For those without huge infrastructure for scaling testing, a journey might allow more to be done with less. A journey might look something more like this:

  • a -> b -> c -> d

Is thinking in terms of states a useful thing? I think it is progress when we are thinking in these terms because it is clearer than a script as to the value of the testing.

What are you trying to do?

I'm trying to understand whether by breaking down the problem of scaling a testing suite into smaller problems, we can achieve better scalability. Tourist attempts to use journeys to gain coverage of an application and observations to capture what happened for later. By doing so, we can temporally decouple concerns such as assertions from automation.

Acceptance Test Journeys are considered a way to reduce this inefficiency by combining many similar tests into one. I think it is clunky to implement journeys in current tooling such as cucumber or jbehave. So I'm trying trying to solve some of the problems in scaling a testing suite. I'm trying out a number of ideas to help such as:

  • Can we create a state transition map that allows us to find journeys based on only some end goal?
  • Delay assertions until after testing is done. This means seperating observation from assertion.
  • Users know things, so let's model it so that Users have data.
  • Scenarios that describe things users do at a macro level.
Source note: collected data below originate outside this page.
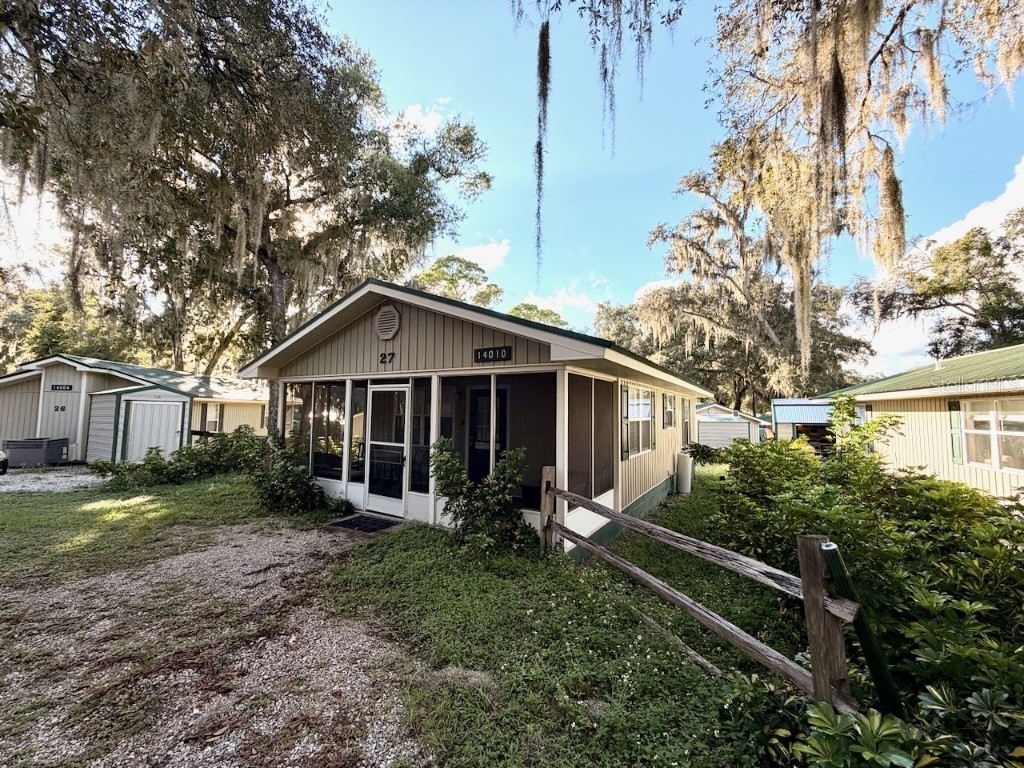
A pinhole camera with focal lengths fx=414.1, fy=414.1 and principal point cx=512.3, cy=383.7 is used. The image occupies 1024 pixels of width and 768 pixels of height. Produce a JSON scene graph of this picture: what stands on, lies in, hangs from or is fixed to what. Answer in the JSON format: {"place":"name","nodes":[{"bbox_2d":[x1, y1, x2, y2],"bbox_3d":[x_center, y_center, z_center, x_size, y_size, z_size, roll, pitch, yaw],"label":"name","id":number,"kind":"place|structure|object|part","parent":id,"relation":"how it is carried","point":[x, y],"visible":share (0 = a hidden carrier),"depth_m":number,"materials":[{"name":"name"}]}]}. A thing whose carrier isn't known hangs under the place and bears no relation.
{"place":"outdoors","nodes":[
{"label":"outdoors","id":0,"kind":"place"},
{"bbox_2d":[0,466,100,494],"label":"gravel driveway","id":1,"kind":"structure","parent":0,"point":[43,476],"materials":[{"name":"grey gravel"}]},
{"bbox_2d":[0,449,7,474],"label":"car","id":2,"kind":"object","parent":1,"relation":"on","point":[3,459],"visible":1,"depth_m":10.57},
{"bbox_2d":[3,437,69,467],"bbox_3d":[-14.956,2.172,13.137,1.305,0.798,1.383,0,-4,5],"label":"air conditioner unit","id":3,"kind":"object","parent":1,"relation":"on","point":[45,452],"visible":0.92,"depth_m":12.69,"materials":[{"name":"grey metal"}]},
{"bbox_2d":[0,354,268,465],"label":"home","id":4,"kind":"structure","parent":0,"point":[30,394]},
{"bbox_2d":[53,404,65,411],"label":"house number","id":5,"kind":"object","parent":4,"relation":"attached to","point":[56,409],"visible":0.97,"depth_m":14.27,"materials":[{"name":"black"}]},
{"bbox_2d":[50,383,72,391],"bbox_3d":[-15.410,0.128,14.151,0.495,0.221,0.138,-2,-4,32],"label":"house number sign","id":6,"kind":"object","parent":4,"relation":"attached to","point":[71,388],"visible":0.98,"depth_m":14.13,"materials":[{"name":"black"}]},
{"bbox_2d":[202,402,221,431],"bbox_3d":[-11.804,1.323,16.183,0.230,1.295,0.881,-2,-4,32],"label":"window","id":7,"kind":"structure","parent":4,"relation":"in","point":[213,422],"depth_m":16.24,"materials":[{"name":"white"}]},
{"bbox_2d":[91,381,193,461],"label":"shed","id":8,"kind":"structure","parent":0,"point":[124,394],"depth_m":13.69,"materials":[{"name":"white metal"}]},
{"bbox_2d":[125,399,183,461],"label":"shed door","id":9,"kind":"structure","parent":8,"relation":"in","point":[168,446],"depth_m":13.68,"materials":[{"name":"white"}]},
{"bbox_2d":[0,519,418,767],"label":"gravel driveway","id":10,"kind":"structure","parent":0,"point":[244,665],"materials":[{"name":"grey gravel"}]},
{"bbox_2d":[0,467,799,767],"label":"lawn","id":11,"kind":"structure","parent":0,"point":[745,659],"materials":[{"name":"green plant"}]},
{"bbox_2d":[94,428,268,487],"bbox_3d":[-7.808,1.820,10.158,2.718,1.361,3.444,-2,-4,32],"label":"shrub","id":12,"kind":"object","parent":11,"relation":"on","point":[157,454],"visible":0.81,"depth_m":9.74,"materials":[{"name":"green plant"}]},
{"bbox_2d":[251,434,332,513],"bbox_3d":[-4.014,1.594,7.375,1.689,1.352,1.365,-2,-4,32],"label":"shrub","id":13,"kind":"object","parent":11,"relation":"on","point":[285,480],"visible":0.91,"depth_m":7.11,"materials":[{"name":"green plant"}]},
{"bbox_2d":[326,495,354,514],"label":"small plant","id":14,"kind":"object","parent":11,"relation":"on","point":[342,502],"visible":0.87,"depth_m":6.95,"materials":[{"name":"green plant"}]},
{"bbox_2d":[326,513,399,533],"bbox_3d":[-2.252,2.140,6.355,0.931,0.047,0.716,-2,-4,32],"label":"doormat","id":15,"kind":"object","parent":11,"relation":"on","point":[350,523],"visible":0.94,"depth_m":6.26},
{"bbox_2d":[429,441,537,556],"bbox_3d":[-0.368,1.428,5.185,1.536,1.432,1.283,-2,-4,32],"label":"shrub","id":16,"kind":"object","parent":11,"relation":"on","point":[461,487],"visible":0.97,"depth_m":5.00,"materials":[{"name":"green plant"}]},
{"bbox_2d":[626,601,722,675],"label":"fence rail","id":17,"kind":"object","parent":11,"relation":"on","point":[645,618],"visible":0.79,"depth_m":3.26,"materials":[{"name":"wood"}]},
{"bbox_2d":[676,451,693,493],"bbox_3d":[3.965,2.064,9.627,0.384,0.921,0.408,-2,-4,32],"label":"tank","id":18,"kind":"object","parent":11,"relation":"on","point":[681,472],"visible":0.96,"depth_m":9.46,"materials":[{"name":"white"}]},
{"bbox_2d":[536,468,864,714],"bbox_3d":[1.186,1.534,3.518,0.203,1.375,3.840,2,-4,-21],"label":"wooden fence","id":19,"kind":"object","parent":11,"relation":"on","point":[815,689],"visible":0.85,"depth_m":2.54,"materials":[{"name":"brown wood"}]},
{"bbox_2d":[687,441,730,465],"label":"shrub","id":20,"kind":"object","parent":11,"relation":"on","point":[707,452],"visible":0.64,"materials":[{"name":"green plant"}]},
{"bbox_2d":[390,101,447,137],"label":"cloud","id":21,"kind":"structure","parent":0,"point":[414,117],"materials":[{"name":"white"}]},
{"bbox_2d":[238,277,716,559],"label":"house","id":22,"kind":"structure","parent":0,"point":[403,343],"depth_m":6.64,"materials":[{"name":"beige paint"}]},
{"bbox_2d":[286,382,313,456],"bbox_3d":[-4.199,0.797,8.110,0.783,1.824,0.164,-2,-4,32],"label":"window","id":23,"kind":"structure","parent":22,"relation":"in","point":[299,388],"depth_m":8.11,"materials":[{"name":"glass"}]},
{"bbox_2d":[311,382,345,478],"bbox_3d":[-3.461,0.821,7.747,0.858,1.936,0.102,-2,-4,32],"label":"screen window","id":24,"kind":"structure","parent":22,"relation":"in","point":[331,427],"depth_m":7.74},
{"bbox_2d":[349,382,366,483],"bbox_3d":[-2.685,0.858,7.251,0.309,1.890,0.087,-2,-4,32],"label":"screen window","id":25,"kind":"structure","parent":22,"relation":"in","point":[355,429],"depth_m":7.25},
{"bbox_2d":[364,382,409,516],"bbox_3d":[-2.094,1.141,6.885,1.026,2.117,0.130,-2,-4,32],"label":"screen door","id":26,"kind":"structure","parent":22,"relation":"in","point":[397,390],"depth_m":6.85,"materials":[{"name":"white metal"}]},
{"bbox_2d":[379,351,394,364],"bbox_3d":[-2.044,-0.429,6.724,0.328,0.200,0.054,-2,-4,32],"label":"house number","id":27,"kind":"object","parent":22,"relation":"attached to","point":[384,356],"visible":0.97,"depth_m":6.72,"materials":[{"name":"black"}]},
{"bbox_2d":[375,304,400,340],"bbox_3d":[-2.066,-1.008,6.766,0.590,0.594,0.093,-2,-4,32],"label":"gable vent","id":28,"kind":"object","parent":22,"relation":"attached to","point":[382,328],"visible":0.98,"depth_m":6.71,"materials":[{"name":"metal"}]},
{"bbox_2d":[410,380,432,494],"bbox_3d":[-1.435,0.856,6.529,0.507,1.908,0.087,-2,-4,32],"label":"screen window","id":29,"kind":"structure","parent":22,"relation":"in","point":[414,442],"depth_m":6.53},
{"bbox_2d":[468,385,507,485],"bbox_3d":[-0.463,1.127,7.505,0.923,2.150,0.160,-2,-4,32],"label":"door","id":30,"kind":"structure","parent":22,"relation":"in","point":[478,399],"depth_m":7.52,"materials":[{"name":"black"}]},
{"bbox_2d":[474,346,512,362],"bbox_3d":[-0.278,-0.396,5.670,0.660,0.205,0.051,-2,-4,32],"label":"house number sign","id":31,"kind":"object","parent":22,"relation":"attached to","point":[499,353],"visible":0.98,"depth_m":5.66,"materials":[{"name":"black"}]},
{"bbox_2d":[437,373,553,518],"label":"screen window","id":32,"kind":"structure","parent":22,"relation":"in","point":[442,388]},
{"bbox_2d":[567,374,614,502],"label":"screen","id":33,"kind":"structure","parent":22,"relation":"in","point":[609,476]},
{"bbox_2d":[620,386,629,458],"bbox_3d":[1.827,0.626,6.808,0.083,1.119,0.389,-2,-4,32],"label":"shutter","id":34,"kind":"object","parent":22,"relation":"attached to","point":[624,394],"visible":0.94,"depth_m":6.71,"materials":[{"name":"wood"}]},
{"bbox_2d":[623,386,653,455],"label":"window","id":35,"kind":"structure","parent":22,"relation":"in","point":[647,401],"depth_m":7.66,"materials":[{"name":"white glass"}]},
{"bbox_2d":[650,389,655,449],"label":"shutter","id":36,"kind":"object","parent":22,"relation":"attached to","point":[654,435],"visible":0.94,"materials":[{"name":"wood"}]},
{"bbox_2d":[662,393,675,428],"bbox_3d":[3.542,0.605,9.524,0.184,0.898,0.976,-2,-4,32],"label":"window","id":37,"kind":"structure","parent":22,"relation":"in","point":[666,405],"depth_m":9.62,"materials":[{"name":"glass"}]},
{"bbox_2d":[681,397,691,446],"bbox_3d":[4.452,1.002,10.717,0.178,1.391,1.091,-2,-4,32],"label":"window","id":38,"kind":"structure","parent":22,"relation":"in","point":[685,420],"depth_m":10.88,"materials":[{"name":"glass"}]},
{"bbox_2d":[454,238,509,272],"label":"cloud","id":39,"kind":"structure","parent":0,"point":[486,252],"materials":[{"name":"white"}]},
{"bbox_2d":[18,0,1021,375],"label":"sky","id":40,"kind":"structure","parent":0,"point":[524,280],"materials":[{"name":"blue"}]},
{"bbox_2d":[520,283,606,317],"label":"cloud","id":41,"kind":"structure","parent":0,"point":[558,300],"materials":[{"name":"white"}]},
{"bbox_2d":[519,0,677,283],"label":"hanging moss","id":42,"kind":"object","parent":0,"point":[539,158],"visible":0.97,"depth_m":4.93,"materials":[{"name":"plant"}]},
{"bbox_2d":[694,402,762,448],"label":"shed","id":43,"kind":"structure","parent":0,"point":[738,433],"depth_m":23.23,"materials":[{"name":"white metal"}]},
{"bbox_2d":[770,398,835,449],"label":"shed","id":44,"kind":"structure","parent":0,"point":[791,405],"depth_m":19.45,"materials":[{"name":"blue metal"}]},
{"bbox_2d":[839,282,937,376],"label":"cloud","id":45,"kind":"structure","parent":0,"point":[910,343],"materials":[{"name":"white"}]},
{"bbox_2d":[820,345,1023,498],"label":"yellow house","id":46,"kind":"structure","parent":0,"point":[895,403],"depth_m":8.75,"materials":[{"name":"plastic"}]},
{"bbox_2d":[948,399,964,462],"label":"shutter","id":47,"kind":"object","parent":46,"relation":"attached to","point":[952,409],"visible":0.84,"depth_m":7.91,"materials":[{"name":"green"}]},
{"bbox_2d":[959,397,1023,470],"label":"window","id":48,"kind":"structure","parent":46,"relation":"in","point":[999,431],"depth_m":7.57,"materials":[{"name":"white"}]},
{"bbox_2d":[921,158,1023,250],"label":"cloud","id":49,"kind":"structure","parent":0,"point":[969,216],"materials":[{"name":"white"}]},
{"label":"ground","id":50,"kind":"structure","parent":0},
{"bbox_2d":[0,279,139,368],"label":"tree","id":51,"kind":"object","parent":50,"relation":"on","point":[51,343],"visible":0.45,"depth_m":31.78,"materials":[{"name":"green plant"}]},
{"bbox_2d":[0,0,492,433],"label":"oak tree","id":52,"kind":"object","parent":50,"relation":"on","point":[270,263],"visible":0.96,"depth_m":10.70,"materials":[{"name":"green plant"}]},
{"label":"oak trunk","id":53,"kind":"part","parent":52,"relation":"part of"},
{"bbox_2d":[414,253,504,306],"bbox_3d":[-5.587,-3.473,39.224,11.037,16.953,11.067,4,-5,-41],"label":"tree","id":54,"kind":"object","parent":50,"relation":"on","point":[465,276],"visible":0.39,"depth_m":37.37,"materials":[{"name":"green plant"}]},
{"bbox_2d":[505,302,570,329],"label":"tree","id":55,"kind":"object","parent":50,"relation":"on","point":[518,308],"visible":0.23,"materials":[{"name":"green plant"}]},
{"bbox_2d":[629,148,873,412],"bbox_3d":[13.884,-4.739,24.989,13.702,17.670,13.242,-2,-4,32],"label":"oak tree","id":56,"kind":"object","parent":50,"relation":"on","point":[658,233],"visible":0.75,"depth_m":23.13,"materials":[{"name":"plant"}]},
{"bbox_2d":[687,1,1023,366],"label":"moss","id":57,"kind":"object","parent":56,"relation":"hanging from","point":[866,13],"visible":0.98,"depth_m":7.02,"materials":[{"name":"plant"}]},
{"bbox_2d":[821,542,902,713],"bbox_3d":[1.866,1.423,2.203,0.165,1.143,0.156,3,-5,-39],"label":"green post","id":58,"kind":"object","parent":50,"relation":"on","point":[876,652],"visible":0.66,"depth_m":2.18,"materials":[{"name":"green metal"}]},
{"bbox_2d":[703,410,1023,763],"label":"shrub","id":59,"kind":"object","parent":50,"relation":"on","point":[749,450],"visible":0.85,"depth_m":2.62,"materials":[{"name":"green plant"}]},
{"bbox_2d":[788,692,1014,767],"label":"shrub","id":60,"kind":"object","parent":50,"relation":"on","point":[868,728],"visible":0.95,"depth_m":1.65,"materials":[{"name":"green plant"}]},
{"bbox_2d":[854,212,1023,360],"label":"tree","id":61,"kind":"object","parent":50,"relation":"on","point":[940,254],"visible":0.83,"depth_m":25.38,"materials":[{"name":"plant"}]}
]}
The Problem with unit testing for acceptance testing

Consider the following unit test: it does something important given I these actions have been completed, where a = 1 and b = 2 when i do something then the result should be 10

i only have to read these few lines to understand what the test is doing. The intent of the test is captured in the test name. The actions I need to take are captured in the given and when. I can see all the relevant inputs that are required for the test scenario to happen. And I can see exactly what we were expecting to happen. All the concerns that matter, the actions, inputs, expectations and intent, are tightly coupled, as one is mixed with the other in code and also temporally. A unit test is the coupling of all the concerns that matter.

Just because it works for unit tests, does not mean the same applies at a functional level. What's good for the goose, is not necessarily good for then gander.

in functional tests, the given actions often take a very long time. They are often also very complex. In a perfect world, we would simply parallelise all tests so the testing takes as long as the longest test. This is sadly very far from reality. Projects pay for the time it takes to run functional tests in spades. Whether it's running them, or maintaining them.

Functional tests often require a number of steps to be taken to get to a state that they can test. For example, we must first log in and create a blog post before we can see it on the blog. Unit tests rarely have so many steps to take before they can be executed.

By shoehorning our unit testing paradigm onto functional tests, I think we are missing the point. A real user doesn't usually doesn't use an application and only try one small piece of functionality, they usually want to complete a process of some kind. Unit tests at a functional level do not simulate real user behaviour.

Some say that tests should be consolidated into feature level journeys. If we were to use the unit testing paradigm to build these, it might look like a very very long procedure. And I think as we build a more higher level test, we lose the intent of what we are testing, since our single test name cannot describe all the things that are happening adequately.

Unit tests don't scale to journeys. As is common practise in other endeavours, what if we attempted to separate concerns?

journeys users input data itinerary states transitions observations states transitions observations states ... verifications intent expected outputs

Decoupling user, journey, state, page and expectation

A user has specific example data

A journey is a list of states to visit

An expectation is a general rule. It is not coupled only to the things that matter to it. This allows the expectation to be clearer in what is being tested. An expectation that is just for one specific example, probably has less meaning than one that addresses just the situation.